Tuesday, November 23, 2010

King of Kings...and criminals

I love the conversation in the Passion between Jesus and the criminals. I love Luke's version. I have to admit I am always a little disappointed when the church year uses one of the Gospel's that doesn't distinguish between the good and the bad thief. In the Roman Church Tradition, the good thief's name is Dysmus. Though not a recognized saint, he is often referred to as St. Dysmus.

I have thought often about the good thief. When I was little, I used to thank him for his compassion to Christ in His suffering. I know it sounds strange, but I often imagined myself in the scenes of the Passion having conversations with its players. I remember once telling Jesus during the Scourging to say His Rosary. I think it was probably blasphemous, but I knew no other way to bring him comfort. It was what worked for me, what I was told to do when I was sad or scared. I think He probably gave me a pass.

I often think of John as well, the only apostle to stay with Jesus through His Passion. Tradition says he was the youngest apostle, a boy really, and the only virgin. It was his innocence which allowed him the courage and faith to stay with Jesus. And of course I think of Mary the Mother of God. I have wept tears for her during the Lenten Stations of the Cross. I can not imagine. As a mother, I hope not to ever be able to.

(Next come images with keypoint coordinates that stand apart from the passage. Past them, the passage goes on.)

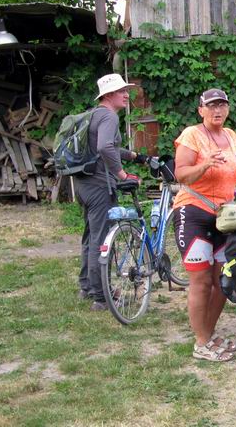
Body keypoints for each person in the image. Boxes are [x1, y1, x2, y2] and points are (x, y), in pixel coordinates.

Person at [173, 88, 236, 362]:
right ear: (201, 109)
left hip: (224, 218)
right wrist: (204, 165)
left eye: (222, 105)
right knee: (201, 281)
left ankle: (208, 334)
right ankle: (201, 342)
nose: (218, 110)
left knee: (222, 281)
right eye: (212, 105)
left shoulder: (231, 136)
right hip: (193, 213)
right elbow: (181, 174)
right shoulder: (192, 135)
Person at [76, 73, 148, 311]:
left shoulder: (93, 115)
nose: (127, 95)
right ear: (108, 95)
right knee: (101, 239)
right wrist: (122, 174)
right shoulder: (109, 117)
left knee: (90, 235)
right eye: (121, 91)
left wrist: (135, 156)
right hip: (99, 186)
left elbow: (110, 147)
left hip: (83, 185)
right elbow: (105, 147)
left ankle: (86, 285)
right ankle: (101, 296)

So why am I focused on the Passion the week before Advent begins? Good Question. Well, I just heard the Gospel from Luke with the conversation between Jesus and the criminals at Mass last Sunday, and it shed new light on my old favorite. For the Lenten story, the story I remember from so many past springs when the world is being reborn, is also told on the last Sunday of the church year, on the Feast of Christ the King.

My old friend Dysmus is a greater hero than I had even known. His greatness did not come from his defense of Jesus, as I had always found so noble. No, it was in his vision. This part of the movie The Passion of the Christ is based on the Luke version. It symbolically shows the spiritual insight of the good and the blindness of the bad by having a raven pluck out the eye of the bad thief. So Gibson got it, maybe you did to. And not only can we compare Dysmus to his fellow criminal, but also to most of the other apostles.

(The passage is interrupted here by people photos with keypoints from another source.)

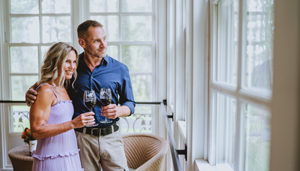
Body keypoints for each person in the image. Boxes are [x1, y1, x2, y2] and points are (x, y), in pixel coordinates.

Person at [26, 20, 135, 171]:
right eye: (97, 41)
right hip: (81, 139)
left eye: (104, 38)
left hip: (111, 137)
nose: (103, 44)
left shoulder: (120, 69)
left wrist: (118, 111)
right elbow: (51, 86)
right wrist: (33, 91)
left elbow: (130, 103)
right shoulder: (71, 69)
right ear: (82, 42)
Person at [30, 42, 95, 171]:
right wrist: (73, 124)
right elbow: (36, 131)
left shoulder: (64, 88)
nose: (72, 67)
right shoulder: (46, 90)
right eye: (67, 62)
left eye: (74, 62)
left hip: (69, 153)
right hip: (52, 157)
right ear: (55, 62)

They had walked with Jesus, talked with Jesus, lived with Jesus for three years. They had left family and friends, professions and homes to follow their king. One can understand their utter devastation at the events before the Resurrection. This had been their king, their hope, their life. He was being lashed and beaten, dragged through the streets and hung on a tree. They could not see. The bad thief could not see. The Pharisees and Sadducee's could not see. The Romans could not see.

But Dysmus could see. He could see in the broken battered man hanging next to him a King, The King. How could he? How could he see what so many had missed? Like the Wisemen years before him with a baby in a manger surrounded by hey and shepherds and animals, he saw a king. I don't know how he did it. But it makes me love him even more. It makes me long for that kind of faith.

It is easy for us now. We know how the story ends. We know the Christ of the Resurrection, the Christ of the Ascension, the Christ of the Book of Revelation. We know, but do we believe? Dysmus did not know the end of the story, yet he could see in our suffering savior A King.

Lord, this Advent, help me to see like Dysmus. Help me to see you in the baby and in the beaten down.

And as we prepare for the celebration of the Birth of our Lord, I can think of no better prayer than the prayer of Dysmus:

Jesus, remember me, when you come into Your kingdom.